Nel film, originale e commovente, trova però poco spazio il Nureyev coreografo che rilesse molti dei classici del balletto, introducendo variazioni maschili molto complicate. E si sente la mancanza del teatro alla Scala di Milano, tanto caro a Nureyev e ancora oggi custode delle sue coreografie. E non c'è la sua isola, Li Galli, dove trascorse parte della sua malattia. Manca un po', in poche parole, l’Italia.

◇ ◇ ◇ ◇ ◇ ◇ ◇

■ CONSEGNE:
(A) Indica se ciascuna affermazione concorda con il brano sul film dedicato a Nureyev, rispondendo sì o no e citando le parole decisive: (i) nel film ha ampio spazio il Nureyev coreografo; (ii) il teatro alla Scala custodisce ancora oggi le coreografie di Nureyev; (iii) nel film compare l'isola Li Galli.
(B) Trascrivi dal brano sul film dedicato a Nureyev il passo che va da "Nel film, originale" fino a "poche parole, l’Italia." incluso.
I record che seguono sono materiale a sé, distinto dal brano.

◇ ◇ ◇ ◇ ◇ ◇ ◇

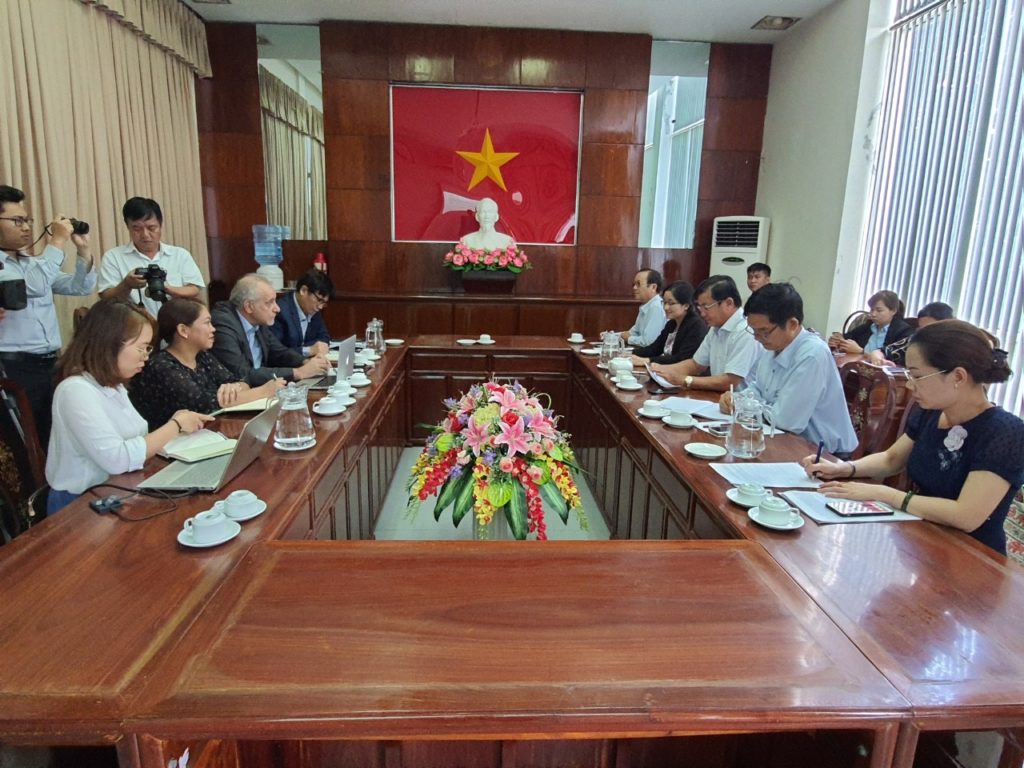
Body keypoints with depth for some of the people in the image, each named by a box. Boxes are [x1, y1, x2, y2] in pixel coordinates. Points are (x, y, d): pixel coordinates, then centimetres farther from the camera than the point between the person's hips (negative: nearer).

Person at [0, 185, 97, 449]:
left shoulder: (35, 263, 15)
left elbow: (81, 288, 14)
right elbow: (33, 287, -22)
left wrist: (83, 249, 1)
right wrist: (57, 241, -17)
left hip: (51, 364, 7)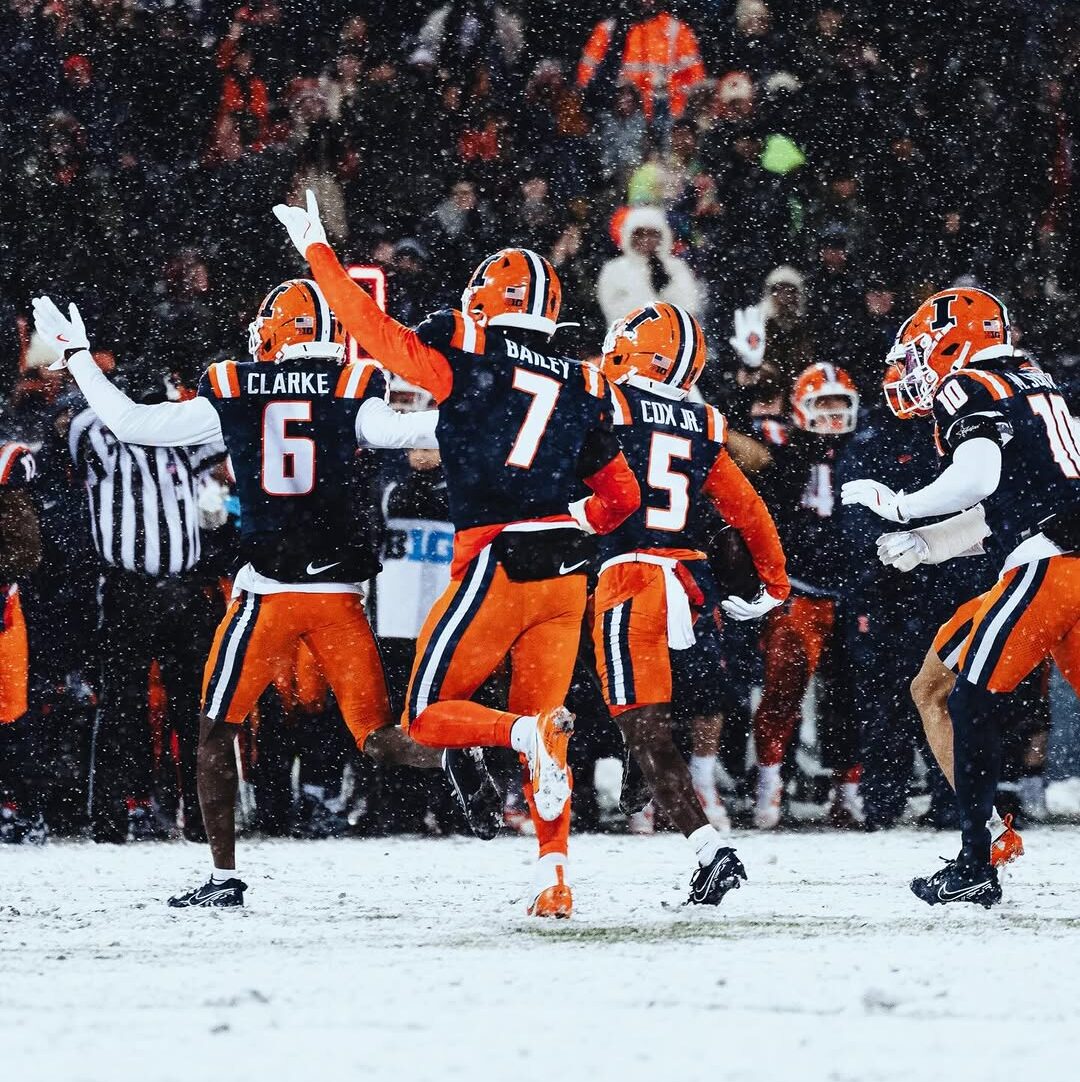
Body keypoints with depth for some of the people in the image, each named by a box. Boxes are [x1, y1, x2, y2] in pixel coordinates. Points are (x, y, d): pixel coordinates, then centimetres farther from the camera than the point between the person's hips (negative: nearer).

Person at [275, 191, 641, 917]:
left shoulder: (467, 354, -2)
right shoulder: (582, 387, 13)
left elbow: (371, 326, 1)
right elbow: (624, 496, 17)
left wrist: (316, 247, 11)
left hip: (496, 570, -5)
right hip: (566, 578, 5)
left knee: (426, 716, 5)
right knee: (542, 734, 13)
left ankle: (528, 732, -23)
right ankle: (555, 875, 3)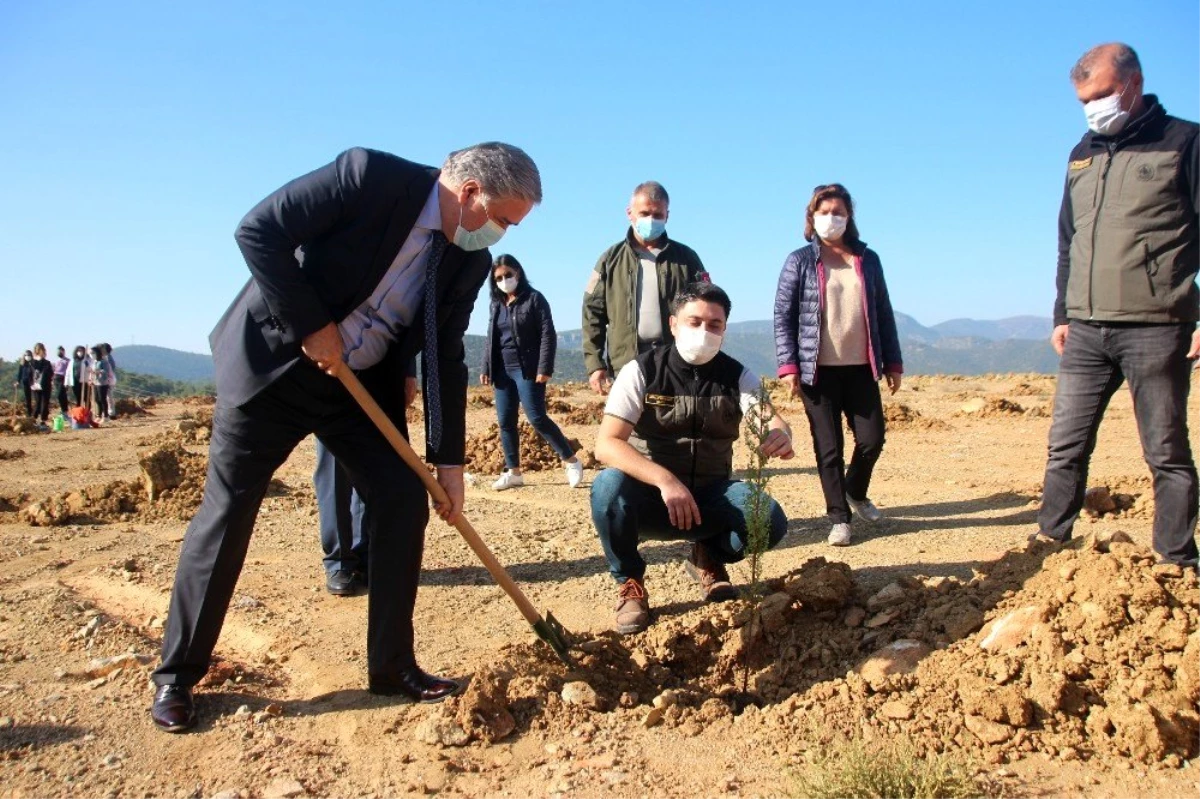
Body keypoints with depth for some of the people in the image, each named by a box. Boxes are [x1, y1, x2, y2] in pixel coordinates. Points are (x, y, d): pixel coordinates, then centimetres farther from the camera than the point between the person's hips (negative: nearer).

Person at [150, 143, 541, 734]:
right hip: (272, 363, -5)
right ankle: (176, 675, 17)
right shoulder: (369, 175, -21)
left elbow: (444, 359, 0)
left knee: (403, 501, -4)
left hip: (364, 382, 5)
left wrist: (448, 459, -3)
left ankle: (392, 666, 11)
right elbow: (258, 231, -21)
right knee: (227, 511, 0)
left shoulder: (470, 261, -3)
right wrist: (311, 326, -22)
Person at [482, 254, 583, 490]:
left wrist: (544, 368, -16)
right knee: (505, 422, 5)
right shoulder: (496, 305, 13)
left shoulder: (534, 299, -3)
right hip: (503, 370, 6)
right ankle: (513, 472, 14)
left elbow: (548, 335, -8)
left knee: (537, 418, -11)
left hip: (528, 369, -6)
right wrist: (486, 368, 10)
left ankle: (571, 461, 1)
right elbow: (490, 339, 19)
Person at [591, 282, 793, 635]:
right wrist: (665, 480, -38)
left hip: (710, 497, 2)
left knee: (770, 519, -26)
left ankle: (708, 560, 9)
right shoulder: (641, 371, -11)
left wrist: (781, 436, -45)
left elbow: (772, 422, -19)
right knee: (609, 486, -35)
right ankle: (629, 582, -6)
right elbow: (606, 445, -23)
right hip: (650, 495, -2)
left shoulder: (737, 376, -3)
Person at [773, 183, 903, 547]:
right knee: (829, 447, 2)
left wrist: (892, 363, 8)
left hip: (861, 368, 3)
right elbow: (783, 317, -1)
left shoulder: (867, 259, 10)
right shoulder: (799, 262, 2)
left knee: (872, 439, 3)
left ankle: (856, 493, 32)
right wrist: (788, 366, -9)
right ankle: (839, 517, 14)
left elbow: (883, 313, 12)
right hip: (818, 370, -2)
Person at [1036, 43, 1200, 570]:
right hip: (1086, 330, 5)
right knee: (1065, 446, 5)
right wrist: (1062, 314, 15)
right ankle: (1050, 542, 13)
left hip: (1155, 328, -5)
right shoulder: (1082, 155, 17)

◇ ◇ ◇ ◇ ◇ ◇ ◇

■ SOLUZIONI:
(A)
(i) No: "trova però poco spazio il Nureyev coreografo".
(ii) Sì: "ancora oggi custode delle sue coreografie".
(iii) No: "E non c'è la sua isola, Li Galli".

(B)
Nel film, originale e commovente, trova però poco spazio il Nureyev coreografo che rilesse molti dei classici del balletto, introducendo variazioni maschili molto complicate. E si sente la mancanza del teatro alla Scala di Milano, tanto caro a Nureyev e ancora oggi custode delle sue coreografie. E non c'è la sua isola, Li Galli, dove trascorse parte della sua malattia. Manca un po', in poche parole, l’Italia.